You should be coasting downhill, while the others struggle.

Yet the evidence all around you, points to the exact opposite situation.
The top athletes in the world practice long hours.
The top artists in the world seem to be stuck to their palettes.
The best speakers go over their material, time after time, after time.
The best figure skaters do their routines hypnotically.

In fact, when research was done on the top figure skaters, here’s what the researchers found.
They found that the mark of the top skater is the ability to do their spins and jumps.

And that the absolute crème da la crème skaters did more jumps and spins, when practicing.

The researchers found that the slightly lower-ranked skaters did just a little less practice.
And took more breaks in between their jumps and spins.

Less practice, eh?
And yet we strongly believe that talent is inborn.
Because if talent were indeed inborn, then where’s the need to practice?

Where’s the need to do yet another jump and turn?

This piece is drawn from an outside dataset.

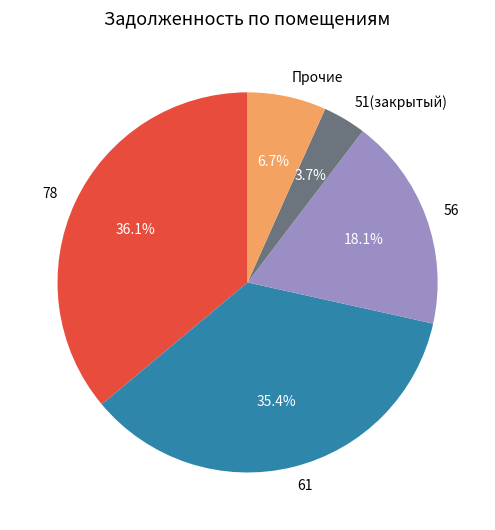

Rank the categories by value from lowest to highest.

51(закрытый), Прочие, 56, 61, 78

Surely even at the highest level of sport, one figure skater would be so overloaded with talent, that it would be impossible for others to catch up. Surely it would be impossible, no matter how many hours of practice their competition puts in.

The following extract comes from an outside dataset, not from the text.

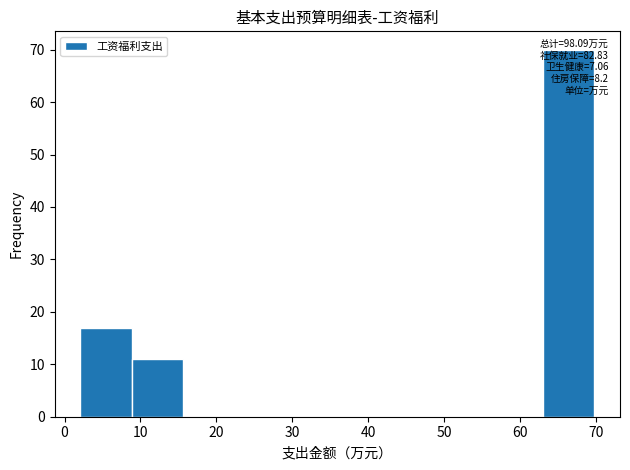

Which range on the x-axis has the tallest bar?

63 to 70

Talent or creativity is the result of many, many hours of frustrating practice.
Because when we have courses, like say Article Writing for instance, I can tell you who’ll be the star of the course.
I can tell you within days of the course beginning, who’ll write better articles than anyone else.
I can tell you, even without knowing that person’s background, or capability, or any so-called talent.
I can tell you based on momentum.

The ones who consistently write better, faster, and with more panache are those who practice.
Day in, day out. Week in, week out.

The momentum builds on itself.
Suddenly patterns emerge.
Suddenly the achievement is higher.
Suddenly the pats on the back increase.

But is momentum alone enough to create a factor of skill?
Obviously not.
However, it is one of the most critical factors, as compared to everything else.

Because whom would you rather believe?
The perception of the average person on the street—who believes in inborn talent?
Or the figure skater doing yet one more practice jump and turn?